Images taken with Bittium Tough Mobile 2 C

The performance of the 2 C is good but not record-breaking in most respects.

Taking the Geekbench 5 scores as an example, the single-core score is very close to a Samsung Galaxy S8+ or Huawei Honor View 10, and the Google Pixel 3a XL that it shares its processor with. Multi-core is near the Samsung Galaxy S8 that uses the Qualcomm Snapdragon 835, and Realme 5 Pro that is Snapdragon 712 powered.

The more impressive numbers are the read and write scores on Androbench and the 3DMark results. Many phones can’t run the Vulkan part of Slingshot Extreme, but the 2 C can.
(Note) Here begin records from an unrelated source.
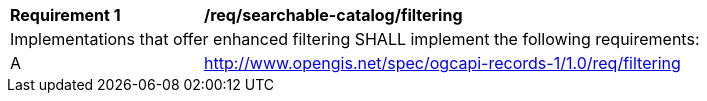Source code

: [[req_searchable-catalog_filtering]]
[width="90%",cols="2,6a"]
|===
^|*Requirement {counter:req-id}* |*/req/searchable-catalog/filtering*
2+|Implementations that offer enhanced filtering SHALL implement the following requirements:
^|A |<<clause-filter,http://www.opengis.net/spec/ogcapi-records-1/1.0/req/filtering>>
|===
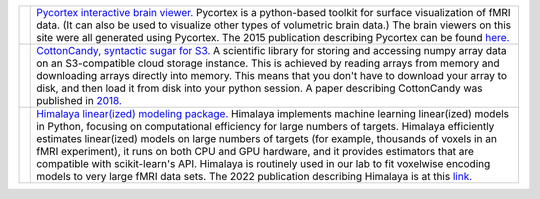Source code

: .. title: OpenCode
.. slug: open_code
.. date: 2023-03-24 23:52:52 UTC-07:00
.. tags: software, open source, python, fmri
.. category: neuroscience
.. link: 
.. description: 
.. type: text

.. list-table:: 
  :header-rows: 0

  * - .. image:: /images/other/pycortex.png
    - `Pycortex interactive brain viewer. 
      <https://github.com/gallantlab/pycortex>`_
      Pycortex is a python-based toolkit for surface visualization
      of fMRI data. (It can also be used to visualize other types
      of volumetric brain data.) The brain viewers on this site were
      all generated using Pycortex. The 2015 publication describing 
      Pycortex can be found 
      `here. 
      <https://www.frontiersin.org/articles/10.3389/fninf.2015.00023/full>`_

  * - .. image:: /images/other/cottoncandy.png
    - `CottonCandy, syntactic sugar for S3. 
      <https://github.com/gallantlab/cottoncandy>`_
      A scientific library for storing and accessing numpy array 
      data on an S3-compatible cloud storage instance. This is achieved 
      by reading arrays from memory and downloading arrays directly 
      into memory. This means that you don't have to download your array 
      to disk, and then load it from disk into your python session.
      A paper describing CottonCandy was published in
      `2018. 
      <https://joss.theoj.org/papers/10.21105/joss.00890.pdf>`_

  * - .. image:: /images/other/himalaya.png
    - `Himalaya linear(ized) modeling package. 
      <https://github.com/gallantlab/himalaya>`_
      Himalaya implements machine learning linear(ized) models in
      Python, focusing on computational efficiency for large numbers 
      of targets. Himalaya efficiently estimates linear(ized) models
      on large numbers of targets (for example, thousands of voxels in an
      fMRI experiment), it runs on both CPU and GPU hardware, and it
      provides estimators that are compatible with scikit-learn's API.
      Himalaya is routinely used in our lab to fit voxelwise encoding
      models to very large fMRI data sets. The 2022 publication
      describing Himalaya is at this
      `link. 
      <https://www.sciencedirect.com/science/article/pii/S1053811922008497>`_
It still isn’t a phone we’d recommend for gaming, but it is better than most at 3D graphics and video playback.

What might help its video performance is that the screen is only 1080p in resolution, giving the GPU less work to do in rendering for it.

Final verdict

The obvious question here is that the Bittium Tough Mobile 2 C is an average phone with water, impact and dust resistance that takes security more seriously than any other device we’ve seen, but is it worth the substantial outlay?
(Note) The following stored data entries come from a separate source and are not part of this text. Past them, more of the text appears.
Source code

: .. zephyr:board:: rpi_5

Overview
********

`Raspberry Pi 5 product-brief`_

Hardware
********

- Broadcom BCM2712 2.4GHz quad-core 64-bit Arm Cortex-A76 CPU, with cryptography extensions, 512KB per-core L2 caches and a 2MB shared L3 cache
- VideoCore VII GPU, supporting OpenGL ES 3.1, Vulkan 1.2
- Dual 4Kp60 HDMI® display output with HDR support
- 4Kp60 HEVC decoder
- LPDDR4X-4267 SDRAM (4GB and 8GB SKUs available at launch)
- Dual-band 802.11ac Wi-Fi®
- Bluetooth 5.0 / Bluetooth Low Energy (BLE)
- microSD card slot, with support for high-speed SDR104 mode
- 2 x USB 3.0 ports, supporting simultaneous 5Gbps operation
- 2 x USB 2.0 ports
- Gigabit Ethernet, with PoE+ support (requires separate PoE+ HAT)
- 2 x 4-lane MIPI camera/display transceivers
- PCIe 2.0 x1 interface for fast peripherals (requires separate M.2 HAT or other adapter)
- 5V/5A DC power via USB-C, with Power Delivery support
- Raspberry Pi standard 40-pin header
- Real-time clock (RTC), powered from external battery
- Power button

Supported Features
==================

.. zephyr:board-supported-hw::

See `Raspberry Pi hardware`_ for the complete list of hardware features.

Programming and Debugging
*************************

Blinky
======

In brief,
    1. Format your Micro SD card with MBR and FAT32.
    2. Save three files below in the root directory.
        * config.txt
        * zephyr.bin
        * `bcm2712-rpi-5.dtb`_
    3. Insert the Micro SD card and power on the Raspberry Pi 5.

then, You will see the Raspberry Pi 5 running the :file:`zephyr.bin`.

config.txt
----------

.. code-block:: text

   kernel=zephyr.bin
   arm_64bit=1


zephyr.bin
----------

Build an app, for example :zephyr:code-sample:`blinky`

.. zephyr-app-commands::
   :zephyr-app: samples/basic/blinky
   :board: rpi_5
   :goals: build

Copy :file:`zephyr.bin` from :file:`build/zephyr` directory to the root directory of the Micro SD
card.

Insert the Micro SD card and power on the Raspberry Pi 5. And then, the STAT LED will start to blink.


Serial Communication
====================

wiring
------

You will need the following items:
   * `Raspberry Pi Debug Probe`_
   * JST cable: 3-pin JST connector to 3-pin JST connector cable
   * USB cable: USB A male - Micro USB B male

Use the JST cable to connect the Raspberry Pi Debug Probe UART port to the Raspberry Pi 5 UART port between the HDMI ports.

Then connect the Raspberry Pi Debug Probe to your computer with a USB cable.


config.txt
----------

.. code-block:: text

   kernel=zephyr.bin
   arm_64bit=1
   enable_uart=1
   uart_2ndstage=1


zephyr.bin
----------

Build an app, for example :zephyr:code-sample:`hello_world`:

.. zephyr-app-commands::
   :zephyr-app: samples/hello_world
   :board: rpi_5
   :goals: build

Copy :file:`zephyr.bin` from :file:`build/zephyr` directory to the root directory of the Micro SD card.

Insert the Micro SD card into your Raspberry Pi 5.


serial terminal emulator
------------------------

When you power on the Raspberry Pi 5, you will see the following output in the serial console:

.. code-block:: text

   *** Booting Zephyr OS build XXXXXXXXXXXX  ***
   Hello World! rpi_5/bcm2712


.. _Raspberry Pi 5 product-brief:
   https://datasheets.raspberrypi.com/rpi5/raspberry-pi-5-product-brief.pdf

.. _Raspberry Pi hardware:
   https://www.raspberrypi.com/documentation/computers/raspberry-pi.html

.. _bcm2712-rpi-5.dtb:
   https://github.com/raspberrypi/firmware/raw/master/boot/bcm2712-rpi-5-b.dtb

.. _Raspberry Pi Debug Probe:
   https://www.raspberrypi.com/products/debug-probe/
That’s not just the cost of the device, but also the software services from Bittium that are needed to complete the security circle.
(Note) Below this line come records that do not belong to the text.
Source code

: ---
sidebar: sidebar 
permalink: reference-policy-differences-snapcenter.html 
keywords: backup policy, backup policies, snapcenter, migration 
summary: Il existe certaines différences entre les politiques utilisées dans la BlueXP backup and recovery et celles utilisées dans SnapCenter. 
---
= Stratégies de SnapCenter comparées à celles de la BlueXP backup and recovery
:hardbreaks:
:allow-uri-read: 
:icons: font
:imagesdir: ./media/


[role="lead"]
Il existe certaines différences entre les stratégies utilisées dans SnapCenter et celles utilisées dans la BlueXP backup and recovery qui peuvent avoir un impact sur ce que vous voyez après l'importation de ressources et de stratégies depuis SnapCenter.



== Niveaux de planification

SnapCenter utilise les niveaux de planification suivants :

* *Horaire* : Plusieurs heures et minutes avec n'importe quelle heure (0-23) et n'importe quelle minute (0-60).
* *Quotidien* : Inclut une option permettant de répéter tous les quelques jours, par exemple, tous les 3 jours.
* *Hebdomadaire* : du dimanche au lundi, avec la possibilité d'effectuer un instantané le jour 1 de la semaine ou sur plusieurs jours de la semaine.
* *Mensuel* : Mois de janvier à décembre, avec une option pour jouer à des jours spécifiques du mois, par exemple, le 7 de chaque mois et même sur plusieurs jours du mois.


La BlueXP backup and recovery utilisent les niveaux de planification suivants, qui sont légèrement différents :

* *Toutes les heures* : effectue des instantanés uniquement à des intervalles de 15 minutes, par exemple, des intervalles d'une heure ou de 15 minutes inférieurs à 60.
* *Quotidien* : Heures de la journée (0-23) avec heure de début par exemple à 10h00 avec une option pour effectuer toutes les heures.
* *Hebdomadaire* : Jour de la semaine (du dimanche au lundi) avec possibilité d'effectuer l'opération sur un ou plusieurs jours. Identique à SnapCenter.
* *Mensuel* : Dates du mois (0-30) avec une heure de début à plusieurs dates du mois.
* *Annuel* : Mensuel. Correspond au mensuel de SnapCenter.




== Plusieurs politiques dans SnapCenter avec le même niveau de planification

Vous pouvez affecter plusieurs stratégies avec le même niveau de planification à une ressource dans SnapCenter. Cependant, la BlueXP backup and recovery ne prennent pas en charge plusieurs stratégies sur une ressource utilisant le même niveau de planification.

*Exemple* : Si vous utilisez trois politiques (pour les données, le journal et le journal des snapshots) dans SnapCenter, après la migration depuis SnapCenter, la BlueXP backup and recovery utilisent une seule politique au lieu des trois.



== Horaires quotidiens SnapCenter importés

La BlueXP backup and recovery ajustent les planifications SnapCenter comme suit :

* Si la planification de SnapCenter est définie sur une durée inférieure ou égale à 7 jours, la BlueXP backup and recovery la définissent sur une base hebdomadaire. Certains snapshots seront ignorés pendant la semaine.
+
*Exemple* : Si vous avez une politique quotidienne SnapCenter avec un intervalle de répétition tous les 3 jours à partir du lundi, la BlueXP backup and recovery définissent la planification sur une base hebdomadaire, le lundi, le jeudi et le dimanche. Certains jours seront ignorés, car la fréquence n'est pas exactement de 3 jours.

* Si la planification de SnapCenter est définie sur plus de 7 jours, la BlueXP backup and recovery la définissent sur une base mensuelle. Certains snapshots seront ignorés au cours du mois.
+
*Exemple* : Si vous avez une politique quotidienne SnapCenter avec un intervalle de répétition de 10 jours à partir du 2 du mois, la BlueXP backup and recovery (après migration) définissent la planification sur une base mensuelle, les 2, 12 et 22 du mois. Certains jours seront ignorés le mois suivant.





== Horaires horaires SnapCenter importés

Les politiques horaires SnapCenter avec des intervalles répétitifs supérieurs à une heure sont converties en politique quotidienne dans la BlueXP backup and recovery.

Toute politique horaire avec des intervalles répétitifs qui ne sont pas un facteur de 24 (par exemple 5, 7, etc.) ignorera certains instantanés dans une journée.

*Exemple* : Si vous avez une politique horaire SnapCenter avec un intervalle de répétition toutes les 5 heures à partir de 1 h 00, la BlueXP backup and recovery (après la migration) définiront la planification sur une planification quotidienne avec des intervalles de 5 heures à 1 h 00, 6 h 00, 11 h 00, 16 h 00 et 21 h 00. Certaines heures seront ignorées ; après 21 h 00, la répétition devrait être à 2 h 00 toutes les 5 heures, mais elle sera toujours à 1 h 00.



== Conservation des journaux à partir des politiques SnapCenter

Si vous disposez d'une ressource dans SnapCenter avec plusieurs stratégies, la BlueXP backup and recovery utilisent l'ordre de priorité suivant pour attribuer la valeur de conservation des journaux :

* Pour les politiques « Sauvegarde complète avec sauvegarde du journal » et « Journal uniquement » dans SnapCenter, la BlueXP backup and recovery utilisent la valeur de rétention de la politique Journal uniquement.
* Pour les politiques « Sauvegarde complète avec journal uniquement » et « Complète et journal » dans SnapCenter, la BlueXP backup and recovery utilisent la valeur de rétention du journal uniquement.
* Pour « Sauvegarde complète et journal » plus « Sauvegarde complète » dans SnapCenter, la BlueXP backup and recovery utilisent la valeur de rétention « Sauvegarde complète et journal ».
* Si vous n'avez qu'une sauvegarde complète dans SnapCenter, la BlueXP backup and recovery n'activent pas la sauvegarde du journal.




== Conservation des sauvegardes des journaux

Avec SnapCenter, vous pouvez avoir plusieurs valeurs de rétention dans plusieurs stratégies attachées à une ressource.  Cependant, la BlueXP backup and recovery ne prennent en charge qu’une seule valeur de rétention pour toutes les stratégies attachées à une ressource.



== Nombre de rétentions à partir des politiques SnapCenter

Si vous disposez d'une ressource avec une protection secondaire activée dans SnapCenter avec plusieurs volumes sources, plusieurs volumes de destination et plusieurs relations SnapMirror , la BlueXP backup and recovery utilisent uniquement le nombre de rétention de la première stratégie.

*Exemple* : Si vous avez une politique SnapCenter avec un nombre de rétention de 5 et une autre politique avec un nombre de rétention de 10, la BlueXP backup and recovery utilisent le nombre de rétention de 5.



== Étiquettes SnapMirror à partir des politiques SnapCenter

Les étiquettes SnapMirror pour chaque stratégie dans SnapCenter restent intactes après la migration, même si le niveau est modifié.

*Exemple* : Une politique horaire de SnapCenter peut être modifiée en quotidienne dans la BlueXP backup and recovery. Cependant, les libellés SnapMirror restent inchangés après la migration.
That entirely depends on what your security is worth, and how much an intercepted communication could cost you, and the extent you are prepared to alter how you operate.

For those involved in a politically sensitive role or high-level business negotiations this degree of secure communications, the high cost might be mostly irrelevant, up to a point.

Typical phone users find the latest Apple pricing causes a sharp intake of breath, but they’re not the market that Bittium is cultivating here.

If you embrace the enhanced security that the 2 C offers the compromises are that this isn’t the quickest phone with the best camera or biggest battery capacity. 

The 2 C is a terrific device from a security standpoint, but it’s not for everyone.